Divisions are also classified by how shares are allotted to shareholders; symmetric (shareholding ratios are preserved) and asymmetric (ratios are not preserved). As a rule, both types are subject to the same provisions; however, an asymmetric division must be approved by at least 90% of the votes of shareholders with voting rights in the transferring company. This distinction exists because asymmetric divisions may create risks for minority shareholders.
Points to Consider in Company Divisions
Division transactions are regulated in a highly comprehensive manner to ensure legal certainty and enhance transparency. Therefore, a division requires a detailed legal and tax pre-assessment.

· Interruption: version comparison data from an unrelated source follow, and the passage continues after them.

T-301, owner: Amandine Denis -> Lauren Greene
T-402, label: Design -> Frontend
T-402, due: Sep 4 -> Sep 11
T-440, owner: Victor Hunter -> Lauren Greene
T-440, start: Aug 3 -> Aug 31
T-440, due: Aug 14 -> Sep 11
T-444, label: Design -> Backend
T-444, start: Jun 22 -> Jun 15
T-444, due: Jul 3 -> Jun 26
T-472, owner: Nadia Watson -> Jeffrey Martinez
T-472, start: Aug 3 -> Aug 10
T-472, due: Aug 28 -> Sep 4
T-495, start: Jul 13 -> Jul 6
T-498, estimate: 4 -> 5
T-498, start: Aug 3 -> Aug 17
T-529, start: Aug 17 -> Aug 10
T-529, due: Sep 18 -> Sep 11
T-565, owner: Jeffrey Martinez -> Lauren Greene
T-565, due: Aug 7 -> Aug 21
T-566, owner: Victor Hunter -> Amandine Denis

- Protection of Creditors and Employees: Since a division transfers part of the assets that serve as security for creditors, it entails the risk of changes to the debtor and to collateral. The TCC contains rules designed to balance this risk, including public calls/notices to creditors, securing the claims of creditors who so request, and joint and several liability among companies participating in the division. Similarly, in respect of employees, there are rules under which the former employer and the transferee employer are jointly and severally liable for employee claims.

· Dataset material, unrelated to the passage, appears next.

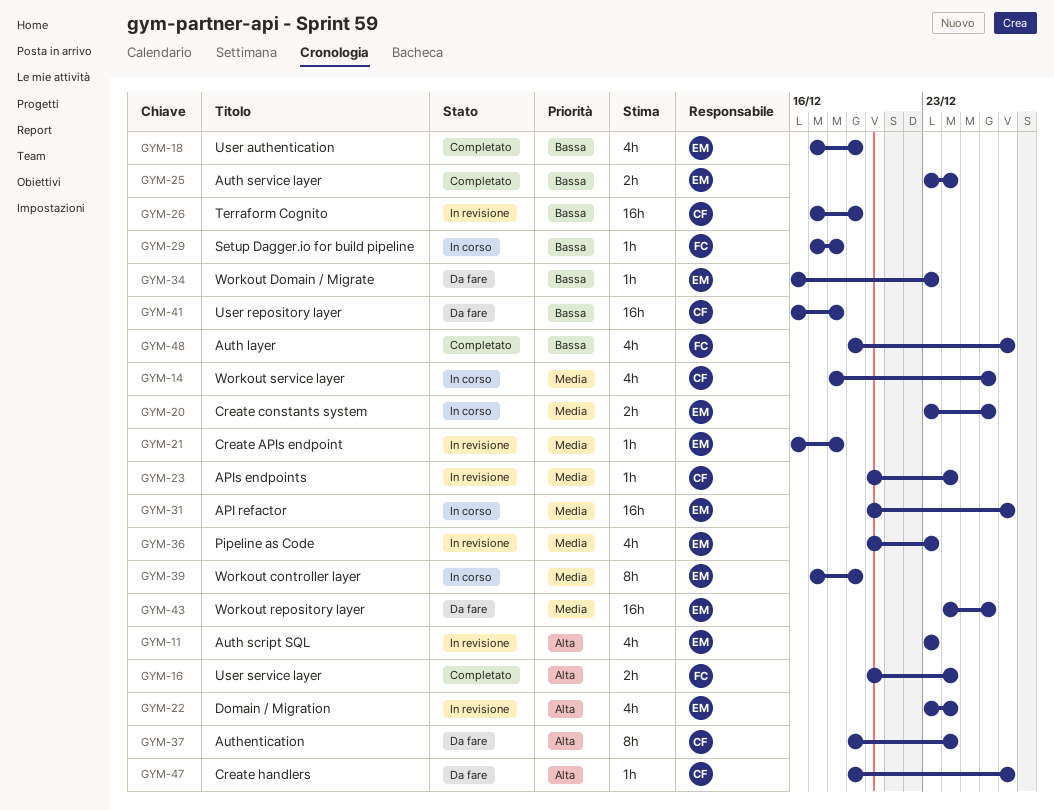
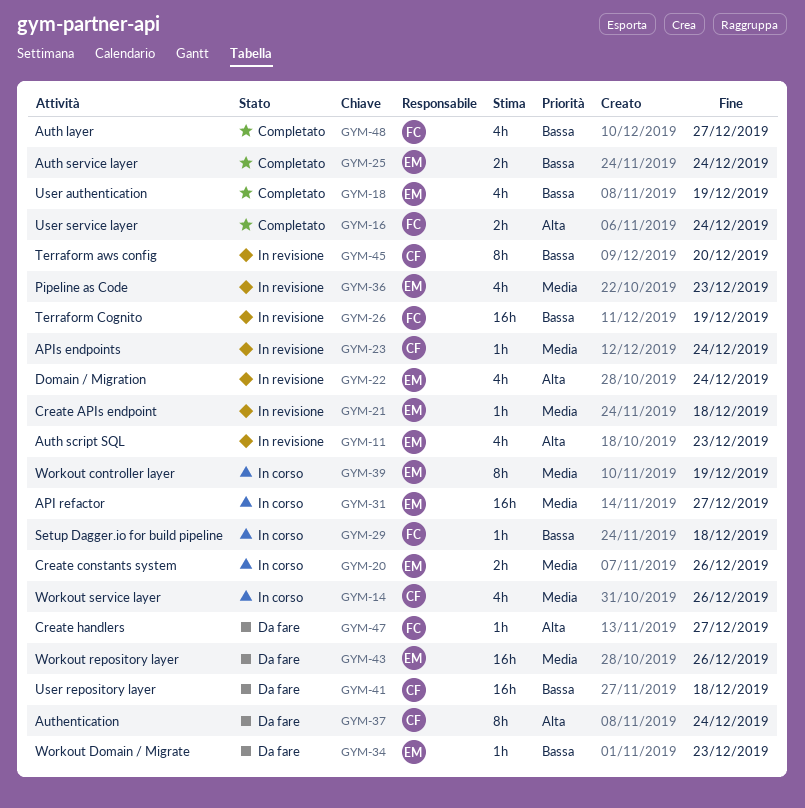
GYM-26, owner: CF -> FC
GYM-45: none -> present
GYM-47, owner: CF -> FC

- Legal Process Management: A decision to divide a company requires careful process management under the TCC. The process begins with the management bodies preparing the division plan or agreement. This is followed by the division report, (in certain cases) an interim balance sheet and the relevant financial statements; shareholders are granted a right of inspection to ensure transparency. Creditors are called by way of public notice and, where necessary, security is provided. After obtaining general assembly approval, the process becomes legally effective upon registration with the trade registry.

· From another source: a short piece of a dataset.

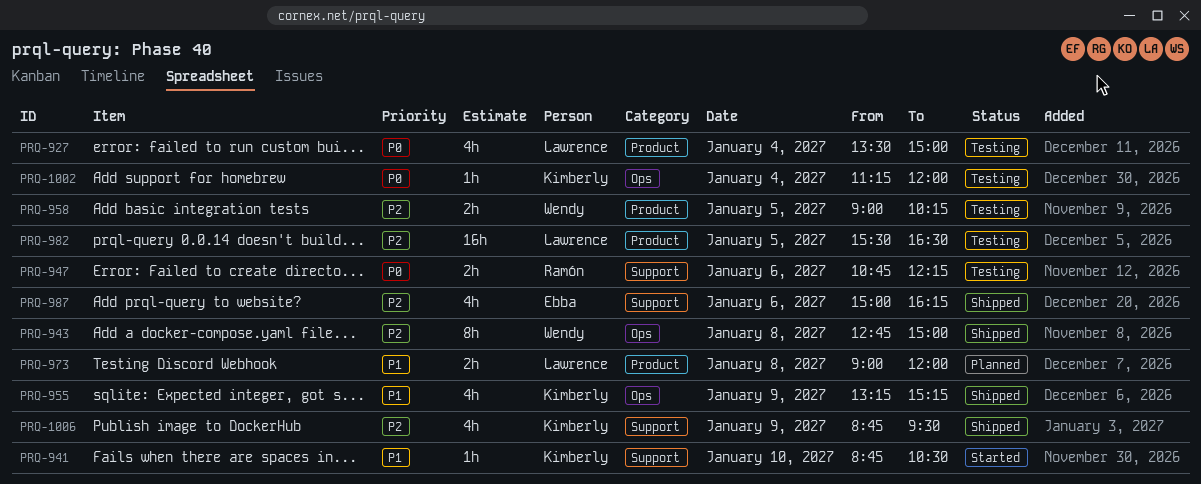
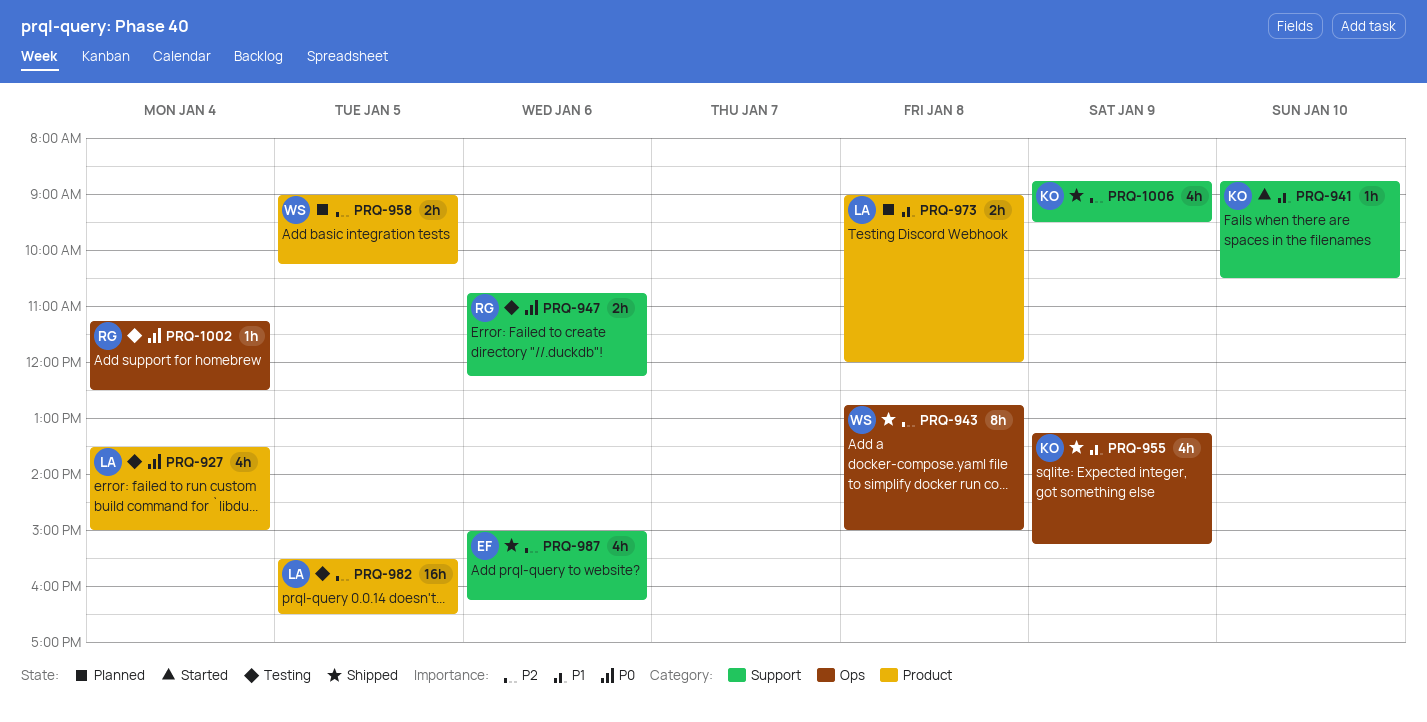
PRQ-958, status: Testing -> Planned
PRQ-1002, owner: Kimberly -> Ramón
PRQ-1002, ends: 12:00 -> 12:30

- Need for Tax Assessment: In a full division, losses of the dividing entity that do not exceed its equity may be deducted from the profits of the transferee entities. However, for such loss carry-overs to be allowed, conditions such as the dividing entity having filed its corporate tax returns for the last five years within the statutory deadlines and the activities of the transferred or dividing entity continuing for at least five years as of the fiscal period in which the division takes place, must be satisfied. Strict compliance with all statutory conditions is essential to benefit from these advantages. In a partial division, unlike a full division, carry-over of prior-year losses from the dividing entity to the transferee is not permitted. This shows that partial divisions are more restrictive in terms of loss deductions and is an important distinction companies must consider in planning. Moreover, in partial divisions, capital decreases may be subject to taxation in certain circumstances. Consequently, to benefit from the tax advantages of the process, the transaction must also be structured following a thorough tax analysis.
Conclusion and Recommendations
In conclusion, supported by the legal framework and certain incentives provided by the legislation, company divisions are a restructuring tool frequently used by companies to adapt to changing economic conditions and strategic objectives. However, given the complexity of these processes, their legal risks and operational challenges, it is crucial that companies conduct a detailed assessment before deciding to divide and carefully examine current legislation and legal precedent.
Although partial division is often preferred in practice due to its flexibility, different division options address different needs. Therefore, in each case the most appropriate path should be determined in line with the company’s long-term strategic interests. With such a comprehensive assessment, companies can mitigate potential risks and derive maximum benefit from division processes.